All the turns of the afterthought of a plot take a back seat to Dr. Evil, who once again is responsible for most of the film’s laughs. The one fresh angle Myers and Roach bring to “Goldmember” is the ongoing evolution of Dr. Evil’s relations with bickering pseudo-siblings, son Scott (Seth Green) and clone Mini-Me. It’s a shame that such a ceaselessly amusing character is stuck in a far less interesting one’s franchise, not to mention a series whose new cast additions just add needless, unfunny clutter. The fact of Caine’s mere casting as Austin’s father is more interesting than the execution; Nigel’s only apparent purpose is to dispense a pivotal bit of exposition in the final reel. The role of Foxxy gives Knowles the opportunity to do no more than coast by on her charisma and general foxiness (which, needless to say, she does well, considering). But there’s no bigger dud than the character who lends the film its title. He’s Dutch; he has the title body part; he likes eating his own dried skin. What comic (bad pun alert) gold.
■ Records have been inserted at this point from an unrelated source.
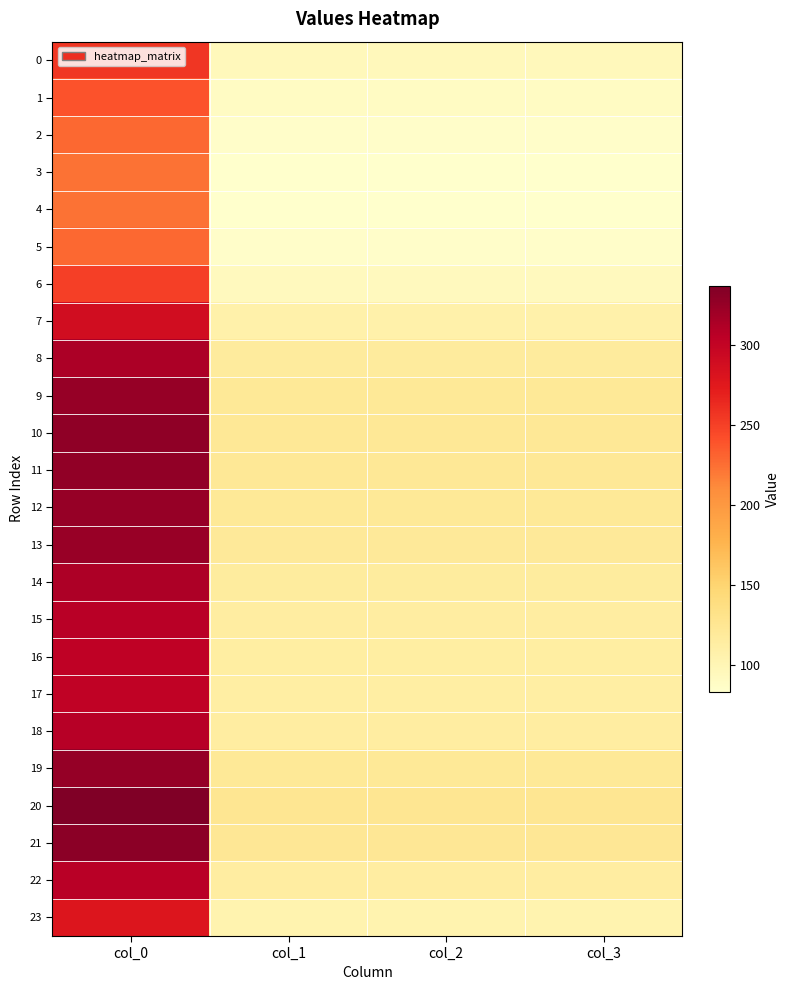

Reading left to right, list all the values displayed in this chart.

0: col_0=256.5	col_1=95.8	col_2=95.8	col_3=95.8
1: col_0=239.7	col_1=89.5	col_2=89.5	col_3=89.5
2: col_0=228.7	col_1=85.4	col_2=85.4	col_3=85.4
3: col_0=224.1	col_1=83.7	col_2=83.7	col_3=83.7
4: col_0=223.3	col_1=83.4	col_2=83.4	col_3=83.4
5: col_0=228.7	col_1=85.4	col_2=85.4	col_3=85.4
6: col_0=250.9	col_1=93.7	col_2=93.7	col_3=93.7
7: col_0=289.1	col_1=107.9	col_2=107.9	col_3=107.9
8: col_0=314.1	col_1=117.3	col_2=117.3	col_3=117.3
9: col_0=324.7	col_1=121.2	col_2=121.2	col_3=121.2
10: col_0=328.7	col_1=122.7	col_2=122.7	col_3=122.7
11: col_0=327.8	col_1=122.4	col_2=122.4	col_3=122.4
12: col_0=325.1	col_1=121.4	col_2=121.4	col_3=121.4
13: col_0=323.3	col_1=120.7	col_2=120.7	col_3=120.7
14: col_0=313.4	col_1=117.0	col_2=117.0	col_3=117.0
15: col_0=307.1	col_1=114.6	col_2=114.6	col_3=114.6
16: col_0=303.4	col_1=113.3	col_2=113.3	col_3=113.3
17: col_0=302.1	col_1=112.8	col_2=112.8	col_3=112.8
18: col_0=307.7	col_1=114.9	col_2=114.9	col_3=114.9
19: col_0=325.9	col_1=121.7	col_2=121.7	col_3=121.7
20: col_0=337.2	col_1=125.9	col_2=125.9	col_3=125.9
21: col_0=331.2	col_1=123.6	col_2=123.6	col_3=123.6
22: col_0=307.4	col_1=114.8	col_2=114.8	col_3=114.8
23: col_0=279.3	col_1=104.3	col_2=104.3	col_3=104.3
New Line is fooling no one with the trailers’ declaration that “Goldmember” is Austin’s final screen adventure, for this installment is guaranteed a blockbuster box office take. But aside from the odd inspired bit (including good Godzilla gag; some fun with hard-to-read subtitles and British slang), Myers and Roach are running dangerously close to empty as far as new–and genuinely funny–ideas, and they would be best off quitting before they fall any farther behind.